- _Text excerpt_:
※ ※ ※

A working 65 is the Holy Grail of the Commodore 8-bit world
February 16, 2015 9:35 AM   Subscribe

The Commodore 65 (aka C64DX or C64DX Development System) was never officially released. Prototypes escaped development hell when Commodore was liquidated in 1994, and 200 have survived to this day. The complete manual can be read here (all 660K of it). One just sold on eBay for €20,500.
posted by slogger (22 comments total) 13 users marked this as a favorite
 
Fascinating. As the owner of a still working Commodore 128 this makes me wonder what the computer world would be like if CBM was still producing computers today.
posted by Splunge at 9:59 AM on February 16, 2015


The C64 was such a good home computer, with such a vast pool of software, that Commodore wasn't able to get people to upgrade to newer technology as it became available. Having a not-good-enough product will doom you quickly, but having too good a product can doom you just as surely.

Which is why every other Windows OS sucks, maybe?

※ ※ ※

- _Provided data_:

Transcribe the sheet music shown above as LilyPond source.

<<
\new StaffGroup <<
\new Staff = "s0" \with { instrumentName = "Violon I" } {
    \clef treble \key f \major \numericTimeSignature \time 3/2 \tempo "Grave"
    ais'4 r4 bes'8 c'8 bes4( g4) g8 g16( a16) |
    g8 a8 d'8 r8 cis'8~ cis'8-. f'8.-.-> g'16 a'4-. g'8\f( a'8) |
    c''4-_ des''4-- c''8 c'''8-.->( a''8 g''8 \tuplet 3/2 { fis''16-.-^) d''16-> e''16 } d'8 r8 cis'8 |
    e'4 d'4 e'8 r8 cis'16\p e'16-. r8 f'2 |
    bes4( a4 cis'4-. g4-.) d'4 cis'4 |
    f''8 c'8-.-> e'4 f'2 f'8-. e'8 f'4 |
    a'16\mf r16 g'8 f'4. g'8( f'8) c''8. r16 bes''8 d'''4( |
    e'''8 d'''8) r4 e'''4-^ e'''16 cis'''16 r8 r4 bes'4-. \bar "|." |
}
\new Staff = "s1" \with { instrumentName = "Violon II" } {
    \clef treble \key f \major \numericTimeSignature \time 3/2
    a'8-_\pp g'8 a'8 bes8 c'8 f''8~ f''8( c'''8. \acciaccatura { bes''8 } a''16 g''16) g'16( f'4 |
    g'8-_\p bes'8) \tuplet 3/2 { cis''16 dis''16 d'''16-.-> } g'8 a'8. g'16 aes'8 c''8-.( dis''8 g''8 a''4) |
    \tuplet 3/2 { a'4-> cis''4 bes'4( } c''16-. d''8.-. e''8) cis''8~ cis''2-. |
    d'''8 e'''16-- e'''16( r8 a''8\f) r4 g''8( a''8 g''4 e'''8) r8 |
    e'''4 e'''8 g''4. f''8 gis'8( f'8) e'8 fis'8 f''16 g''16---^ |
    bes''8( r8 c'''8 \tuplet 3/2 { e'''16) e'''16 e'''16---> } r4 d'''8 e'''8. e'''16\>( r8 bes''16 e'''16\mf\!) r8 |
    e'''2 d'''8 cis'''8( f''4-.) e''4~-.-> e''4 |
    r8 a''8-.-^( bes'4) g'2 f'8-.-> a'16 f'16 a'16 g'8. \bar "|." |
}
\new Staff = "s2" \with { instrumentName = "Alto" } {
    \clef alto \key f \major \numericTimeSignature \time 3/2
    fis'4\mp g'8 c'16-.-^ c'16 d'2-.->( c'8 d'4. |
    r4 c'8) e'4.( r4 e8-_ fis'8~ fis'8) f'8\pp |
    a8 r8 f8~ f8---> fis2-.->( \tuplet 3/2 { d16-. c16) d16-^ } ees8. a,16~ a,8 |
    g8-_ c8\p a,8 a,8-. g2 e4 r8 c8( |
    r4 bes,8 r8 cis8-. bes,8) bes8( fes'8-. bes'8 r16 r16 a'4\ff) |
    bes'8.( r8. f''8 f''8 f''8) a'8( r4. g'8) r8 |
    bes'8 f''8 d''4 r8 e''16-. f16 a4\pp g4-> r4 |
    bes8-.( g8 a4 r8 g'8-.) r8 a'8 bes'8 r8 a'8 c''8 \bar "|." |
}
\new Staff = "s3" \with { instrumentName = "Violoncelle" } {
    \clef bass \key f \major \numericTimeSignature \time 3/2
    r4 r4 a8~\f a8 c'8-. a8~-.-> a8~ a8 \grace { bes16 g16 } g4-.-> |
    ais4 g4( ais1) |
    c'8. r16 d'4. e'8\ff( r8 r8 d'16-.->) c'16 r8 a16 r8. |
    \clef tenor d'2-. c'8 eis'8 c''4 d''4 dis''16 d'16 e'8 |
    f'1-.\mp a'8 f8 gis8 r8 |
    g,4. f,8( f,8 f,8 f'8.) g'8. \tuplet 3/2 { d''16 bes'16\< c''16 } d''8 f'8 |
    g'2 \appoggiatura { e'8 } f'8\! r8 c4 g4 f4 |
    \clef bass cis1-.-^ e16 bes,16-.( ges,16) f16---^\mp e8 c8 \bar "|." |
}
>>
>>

※ ※ ※

- _Aim 1_: Rewrite the Commodore 65 text from "A working 65" to "eBay for €20,500.", replacing "Prototypes" with "Early units".
- _Aim 2_: Continue the discussion of the Commodore 65 from the point at which it stops.
None of the material is required for this work.

- _Exercise response 1_:
A working 65 is the Holy Grail of the Commodore 8-bit world
February 16, 2015 9:35 AM   Subscribe

The Commodore 65 (aka C64DX or C64DX Development System) was never officially released. Early units escaped development hell when Commodore was liquidated in 1994, and 200 have survived to this day. The complete manual can be read here (all 660K of it). One just sold on eBay for €20,500.

- _Exercise response 2_:
posted by rikschell at 10:13 AM on February 16, 2015 [3 favorites]


It'd probably look pretty bleak, given that Commodore's downfall was almost entirely self-inflicted. For Commodore to have survived, the rest of the industry would have needed to be in shambles.

They put out some cool products, and the computing monoculture that we ended up with is.... bland and unfortunate. But, holy smokes, Commodore did not know how to run a business.

Personally, I think that Commodore would have evolved into something resembling BeOS, and I wouldn't be surprised if a lot of the same people were involved. Be's demise is a far greater tragedy than Commodore's downfall.
posted by schmod at 10:15 AM on February 16, 2015 [3 favorites]


The C64 was such a good home computer, with such a vast pool of software, that Commodore wasn't able to get people to upgrade to newer technology as it became available.

Meh. You could say the same thing about the Apple ][ line (and, admittedly, Apple did have that problem).

However, Apple managed to work their way out of it, although it sure is interesting that Apple and Commodore both managed to make almost the exact same set of mistakes throughout the 80s -- they both had a "good enough" consumer product with no clear/affordable replacement or upgrade path, and ended up creating/maintaining several parallel platforms that were targeted at identical market segments, and ultimately flopped due to high costs and sloppy marketing.

Apple, Commodore, and NeXT had no clue who they wanted their customers to be, even though each already had a solid base of customers that they could have expanded organically...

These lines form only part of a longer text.